For two vectors each of several million points, your `c` vector would need to be larger than 1 terabyte. There aren’t any CUDA GPUs currently with that much memory. So you’d have to do something a bit unusual like managed memory with oversubscription, if your system has that much memory.

Regarding the code, you don’t do a “2-dimensional” grid stride loop the way you have written. That pattern you have will only “stride” down the “diagonal” of the output space. To create a 2D grid-stride loop, will require 2 loops, or else some very involved indexing.

In fact what I exactly wanted to do is this:

``````for(int i=0;i<nbA;i++)
{
for(int j=0;j<nbB;j++)
{
k=j+i*nbA;
if (vecA[i]==vecB[j])
c[k]=1;
else
c[k]=0;
}
}
``````

And you are right for the numbers of points in each vectors I have to reduce them.

Do you see how you have two loops there? You will want two loops for the grid-stride loop method, also.

``````__global__ void compKernel(unsigned char *c, const int *lona, const int *lata, const int *lonb, const int *latb, int nbA, int nbB)
{
for (int j = threadIdx.y + blockIdx.y*blockDim.y; j < nbB; j+=gridDim.y*blockDim.y)
for (int i = threadIdx.x + blockIdx.x*blockDim.x; i < nbA; i+=gridDim.x*blockDim.x){
int k = i + j * nbA;
if (lona[i] == lonb[j] && lata[i] == latb[j])
c[k] = 1;
else
c[k] = 0;
}
}
``````

When I make that change to your code, instead of output like this:

``````A=0 B=0
``````

I get output like this:

``````A=0 B=0 A=14 B=6
``````

This is the good result.
Thanks a lot

I am wondering if there may be a more efficient approach.

============

Required work
a. In one to three sentences, explain why the CUDA thread says the original loop does not work as a 2D grid-stride loop.
b. In the CUDA thread, what output appears after the kernel is changed to use two loops?

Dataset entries
============

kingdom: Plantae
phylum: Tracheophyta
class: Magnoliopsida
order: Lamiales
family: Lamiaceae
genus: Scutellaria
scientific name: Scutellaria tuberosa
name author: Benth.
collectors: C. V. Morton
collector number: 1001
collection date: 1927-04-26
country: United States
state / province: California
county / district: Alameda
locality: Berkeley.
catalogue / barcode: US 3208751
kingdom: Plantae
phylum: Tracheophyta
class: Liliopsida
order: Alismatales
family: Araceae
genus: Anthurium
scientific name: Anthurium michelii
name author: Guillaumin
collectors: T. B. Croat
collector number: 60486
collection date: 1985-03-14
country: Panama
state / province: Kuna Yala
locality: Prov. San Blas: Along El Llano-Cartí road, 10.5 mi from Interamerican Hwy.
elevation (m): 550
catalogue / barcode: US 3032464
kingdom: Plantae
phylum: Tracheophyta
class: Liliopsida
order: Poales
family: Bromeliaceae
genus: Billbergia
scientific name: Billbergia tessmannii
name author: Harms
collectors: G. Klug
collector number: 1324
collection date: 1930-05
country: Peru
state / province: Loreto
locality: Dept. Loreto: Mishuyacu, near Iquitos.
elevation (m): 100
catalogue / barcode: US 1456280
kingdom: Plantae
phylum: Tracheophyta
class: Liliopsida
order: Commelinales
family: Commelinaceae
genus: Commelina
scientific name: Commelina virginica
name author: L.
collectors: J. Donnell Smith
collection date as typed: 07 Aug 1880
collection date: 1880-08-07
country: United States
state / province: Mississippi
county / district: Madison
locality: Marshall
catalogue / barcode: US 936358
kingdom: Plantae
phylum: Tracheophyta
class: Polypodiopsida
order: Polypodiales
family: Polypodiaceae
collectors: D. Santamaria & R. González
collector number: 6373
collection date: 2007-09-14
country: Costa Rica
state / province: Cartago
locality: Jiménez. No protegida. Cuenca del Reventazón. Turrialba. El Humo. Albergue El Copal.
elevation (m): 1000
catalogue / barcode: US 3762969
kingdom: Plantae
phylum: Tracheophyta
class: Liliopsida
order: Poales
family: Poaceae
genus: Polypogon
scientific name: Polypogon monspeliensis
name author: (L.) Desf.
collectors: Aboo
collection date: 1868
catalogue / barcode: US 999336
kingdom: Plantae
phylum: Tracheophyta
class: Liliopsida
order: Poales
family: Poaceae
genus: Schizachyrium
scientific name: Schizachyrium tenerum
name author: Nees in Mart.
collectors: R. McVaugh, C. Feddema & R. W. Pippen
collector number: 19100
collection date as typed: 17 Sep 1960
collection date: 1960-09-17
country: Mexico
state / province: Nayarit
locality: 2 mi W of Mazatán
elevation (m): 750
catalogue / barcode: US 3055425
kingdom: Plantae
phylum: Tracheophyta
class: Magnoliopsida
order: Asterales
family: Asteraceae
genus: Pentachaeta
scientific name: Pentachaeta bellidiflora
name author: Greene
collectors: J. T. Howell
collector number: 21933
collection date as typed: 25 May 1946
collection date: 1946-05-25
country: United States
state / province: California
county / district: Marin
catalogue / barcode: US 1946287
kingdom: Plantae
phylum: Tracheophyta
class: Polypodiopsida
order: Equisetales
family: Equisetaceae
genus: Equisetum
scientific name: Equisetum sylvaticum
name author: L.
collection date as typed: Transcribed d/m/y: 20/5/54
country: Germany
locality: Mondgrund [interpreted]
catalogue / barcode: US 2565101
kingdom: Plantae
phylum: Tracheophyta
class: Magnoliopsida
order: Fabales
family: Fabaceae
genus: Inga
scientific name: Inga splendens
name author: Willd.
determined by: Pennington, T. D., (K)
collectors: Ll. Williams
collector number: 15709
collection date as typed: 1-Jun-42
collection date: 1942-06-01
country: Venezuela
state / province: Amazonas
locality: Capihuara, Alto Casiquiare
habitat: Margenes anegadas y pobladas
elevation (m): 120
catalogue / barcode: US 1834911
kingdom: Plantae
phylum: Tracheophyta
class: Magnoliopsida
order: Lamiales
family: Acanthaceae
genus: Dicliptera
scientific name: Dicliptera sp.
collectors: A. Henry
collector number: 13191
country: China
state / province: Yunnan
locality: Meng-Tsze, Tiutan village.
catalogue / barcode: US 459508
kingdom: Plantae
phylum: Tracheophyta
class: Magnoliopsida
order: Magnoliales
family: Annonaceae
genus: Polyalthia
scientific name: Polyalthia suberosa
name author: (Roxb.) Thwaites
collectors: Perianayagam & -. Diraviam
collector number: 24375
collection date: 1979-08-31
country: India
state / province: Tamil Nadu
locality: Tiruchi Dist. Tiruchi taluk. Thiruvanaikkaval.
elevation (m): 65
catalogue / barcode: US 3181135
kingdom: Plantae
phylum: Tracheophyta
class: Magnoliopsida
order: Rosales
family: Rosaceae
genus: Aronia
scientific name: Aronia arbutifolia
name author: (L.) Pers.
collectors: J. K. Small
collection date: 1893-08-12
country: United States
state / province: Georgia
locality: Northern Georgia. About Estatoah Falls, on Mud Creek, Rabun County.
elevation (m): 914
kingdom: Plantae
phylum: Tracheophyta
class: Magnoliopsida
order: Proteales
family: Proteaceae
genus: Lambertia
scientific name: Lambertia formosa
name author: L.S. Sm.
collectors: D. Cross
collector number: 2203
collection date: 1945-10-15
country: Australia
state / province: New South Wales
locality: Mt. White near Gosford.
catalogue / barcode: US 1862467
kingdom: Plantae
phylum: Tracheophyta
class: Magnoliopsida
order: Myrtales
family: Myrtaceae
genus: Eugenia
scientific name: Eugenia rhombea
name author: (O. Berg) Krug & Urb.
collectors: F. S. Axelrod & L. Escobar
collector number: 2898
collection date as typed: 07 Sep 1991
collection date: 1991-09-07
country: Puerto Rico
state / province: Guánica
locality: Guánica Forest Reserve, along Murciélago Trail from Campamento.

============

Answers by item number
a. The original pattern only strides down the diagonal of the output space. A real 2D grid-stride loop needs two loops, or else very involved indexing.

b. A=0 B=0 A=14 B=6